## Short exercise 1
Rewrite the 1974 championship game text from "United States TV" up to and including "the UCLA Bruins.", putting "Commentators" in place of "Announcers".

## Selected excerpt
===============
1974 NCAA Tournament Championship Game
| NC State Wolfpack | Marquette Warriors |
| ACC | Independent |
| (29-1) | (26-4) |
| 76 | 64 |
| Head coach: Norm Sloan | Head coach: Al McGuire |
| AP: 1; Coaches: 1; | AP: 3; Coaches: 5; |
|  | 1st half | 2nd half | Total |
| NC State Wolfpack | 39 | 37 | 76 |
| Marquette Warriors | 30 | 34 | 64 |
- Date: March 25, 1974
- Venue: Greensboro Coliseum, Greensboro, North Carolina
- MVP: David Thompson, NC State

United States TV coverage
- Network: NBC
- Announcers: Curt Gowdy and Billy Packer

= 1974 NCAA Division I basketball championship game =

The 1974 NCAA Division I Basketball Championship Game was the finals of the 1974 NCAA Division I men's basketball tournament and it determined the national champion for the 1973-74 NCAA Division I men's basketball season. The game was played on March 25, 1974, at the Greensboro Coliseum in Greensboro, North Carolina and featured the NC State Wolfpack of the Atlantic Coast Conference, and the independent Marquette Warriors. This was the first national championship game since 1966 to not feature the UCLA Bruins.
===============
## Short exercise 2
Show every line of the records that contains the string "square", treating uppercase and lowercase as different.
===============
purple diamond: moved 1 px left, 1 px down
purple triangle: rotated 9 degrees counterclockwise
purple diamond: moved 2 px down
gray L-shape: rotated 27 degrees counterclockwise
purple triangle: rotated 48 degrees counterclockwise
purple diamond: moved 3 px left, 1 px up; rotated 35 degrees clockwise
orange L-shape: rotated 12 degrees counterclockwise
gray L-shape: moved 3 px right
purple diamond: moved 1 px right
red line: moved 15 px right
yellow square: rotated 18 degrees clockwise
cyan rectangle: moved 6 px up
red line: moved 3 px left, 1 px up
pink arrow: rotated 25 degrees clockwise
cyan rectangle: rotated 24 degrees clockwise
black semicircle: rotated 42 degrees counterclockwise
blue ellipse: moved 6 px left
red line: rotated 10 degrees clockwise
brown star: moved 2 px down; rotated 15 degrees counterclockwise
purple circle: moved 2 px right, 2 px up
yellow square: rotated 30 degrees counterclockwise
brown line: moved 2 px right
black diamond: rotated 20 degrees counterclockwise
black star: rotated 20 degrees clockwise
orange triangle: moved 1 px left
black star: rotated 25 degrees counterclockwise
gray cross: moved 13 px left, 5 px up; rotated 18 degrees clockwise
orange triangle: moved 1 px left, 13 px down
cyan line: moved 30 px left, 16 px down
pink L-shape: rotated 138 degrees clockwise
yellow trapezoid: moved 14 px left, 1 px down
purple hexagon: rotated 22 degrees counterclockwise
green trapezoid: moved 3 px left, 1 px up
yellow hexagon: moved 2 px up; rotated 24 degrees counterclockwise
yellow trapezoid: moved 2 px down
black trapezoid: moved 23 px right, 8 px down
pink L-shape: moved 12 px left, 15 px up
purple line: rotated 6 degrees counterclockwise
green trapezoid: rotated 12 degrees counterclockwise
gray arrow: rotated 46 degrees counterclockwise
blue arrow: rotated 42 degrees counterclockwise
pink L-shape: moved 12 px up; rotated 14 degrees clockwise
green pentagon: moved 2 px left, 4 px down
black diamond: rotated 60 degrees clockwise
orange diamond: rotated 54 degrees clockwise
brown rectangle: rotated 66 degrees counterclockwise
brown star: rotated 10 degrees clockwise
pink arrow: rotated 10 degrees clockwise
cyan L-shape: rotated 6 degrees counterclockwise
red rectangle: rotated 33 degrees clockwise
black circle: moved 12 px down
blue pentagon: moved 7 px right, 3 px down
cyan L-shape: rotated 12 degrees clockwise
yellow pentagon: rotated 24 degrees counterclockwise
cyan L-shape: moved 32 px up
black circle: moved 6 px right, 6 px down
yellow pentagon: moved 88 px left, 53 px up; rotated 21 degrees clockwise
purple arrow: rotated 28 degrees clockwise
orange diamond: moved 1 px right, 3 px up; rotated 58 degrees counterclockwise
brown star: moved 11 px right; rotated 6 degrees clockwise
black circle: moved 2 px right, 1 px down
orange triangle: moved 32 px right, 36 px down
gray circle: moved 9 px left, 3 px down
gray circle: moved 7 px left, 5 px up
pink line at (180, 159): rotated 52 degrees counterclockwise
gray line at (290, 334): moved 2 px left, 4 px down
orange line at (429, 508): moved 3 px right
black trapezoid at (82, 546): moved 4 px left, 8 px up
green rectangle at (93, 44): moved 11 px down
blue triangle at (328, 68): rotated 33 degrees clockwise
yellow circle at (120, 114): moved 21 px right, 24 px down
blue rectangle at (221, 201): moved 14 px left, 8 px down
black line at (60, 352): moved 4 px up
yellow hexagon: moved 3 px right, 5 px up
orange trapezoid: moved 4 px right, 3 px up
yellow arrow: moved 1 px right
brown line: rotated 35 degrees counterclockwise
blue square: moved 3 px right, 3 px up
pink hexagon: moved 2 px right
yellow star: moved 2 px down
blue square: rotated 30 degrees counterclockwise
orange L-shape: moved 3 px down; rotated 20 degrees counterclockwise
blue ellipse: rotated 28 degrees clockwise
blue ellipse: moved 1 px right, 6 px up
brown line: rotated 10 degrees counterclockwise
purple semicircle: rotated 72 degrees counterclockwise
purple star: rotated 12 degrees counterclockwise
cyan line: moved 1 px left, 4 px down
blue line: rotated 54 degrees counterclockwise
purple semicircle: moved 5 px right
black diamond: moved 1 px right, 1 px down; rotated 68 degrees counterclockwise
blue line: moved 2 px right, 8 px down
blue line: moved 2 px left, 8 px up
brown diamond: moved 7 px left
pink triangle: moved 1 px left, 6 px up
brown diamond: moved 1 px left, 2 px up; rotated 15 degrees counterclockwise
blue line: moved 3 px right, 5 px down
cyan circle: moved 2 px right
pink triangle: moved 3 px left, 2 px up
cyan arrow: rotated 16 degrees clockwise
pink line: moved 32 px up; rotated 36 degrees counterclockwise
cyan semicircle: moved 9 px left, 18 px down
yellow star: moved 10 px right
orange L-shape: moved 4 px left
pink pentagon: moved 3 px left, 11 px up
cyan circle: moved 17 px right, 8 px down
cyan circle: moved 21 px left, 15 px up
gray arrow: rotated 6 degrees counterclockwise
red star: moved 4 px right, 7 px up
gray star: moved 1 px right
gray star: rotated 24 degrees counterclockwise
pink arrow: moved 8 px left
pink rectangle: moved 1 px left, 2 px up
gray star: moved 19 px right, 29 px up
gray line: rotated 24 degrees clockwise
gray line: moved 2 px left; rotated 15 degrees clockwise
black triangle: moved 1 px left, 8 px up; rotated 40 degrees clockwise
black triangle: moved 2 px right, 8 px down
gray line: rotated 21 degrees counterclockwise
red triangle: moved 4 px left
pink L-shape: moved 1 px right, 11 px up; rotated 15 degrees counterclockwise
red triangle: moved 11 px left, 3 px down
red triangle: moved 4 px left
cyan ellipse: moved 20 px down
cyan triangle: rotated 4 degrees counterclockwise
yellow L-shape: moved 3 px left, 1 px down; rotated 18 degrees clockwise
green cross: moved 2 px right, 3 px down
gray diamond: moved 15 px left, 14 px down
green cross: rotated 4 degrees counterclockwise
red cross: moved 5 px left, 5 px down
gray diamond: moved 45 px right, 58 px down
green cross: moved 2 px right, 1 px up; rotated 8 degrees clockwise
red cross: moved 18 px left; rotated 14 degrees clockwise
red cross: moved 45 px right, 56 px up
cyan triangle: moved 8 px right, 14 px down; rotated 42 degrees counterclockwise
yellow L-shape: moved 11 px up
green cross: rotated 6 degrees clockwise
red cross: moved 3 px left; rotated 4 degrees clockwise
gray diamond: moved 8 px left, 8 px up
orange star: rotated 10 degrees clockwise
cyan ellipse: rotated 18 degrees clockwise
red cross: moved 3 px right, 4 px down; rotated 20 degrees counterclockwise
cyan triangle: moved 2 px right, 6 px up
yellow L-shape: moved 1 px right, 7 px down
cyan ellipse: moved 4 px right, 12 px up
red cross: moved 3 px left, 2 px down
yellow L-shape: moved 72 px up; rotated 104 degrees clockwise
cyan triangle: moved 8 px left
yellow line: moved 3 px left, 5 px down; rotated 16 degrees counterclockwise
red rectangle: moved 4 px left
===============
## Exercise response 1
United States TV coverage
- Network: NBC
- Commentators: Curt Gowdy and Billy Packer

= 1974 NCAA Division I basketball championship game =

The 1974 NCAA Division I Basketball Championship Game was the finals of the 1974 NCAA Division I men's basketball tournament and it determined the national champion for the 1973-74 NCAA Division I men's basketball season. The game was played on March 25, 1974, at the Greensboro Coliseum in Greensboro, North Carolina and featured the NC State Wolfpack of the Atlantic Coast Conference, and the independent Marquette Warriors. This was the first national championship game since 1966 to not feature the UCLA Bruins.

## Exercise response 2
yellow square: rotated 18 degrees clockwise
yellow square: rotated 30 degrees counterclockwise
blue square: moved 3 px right, 3 px up
blue square: rotated 30 degrees counterclockwise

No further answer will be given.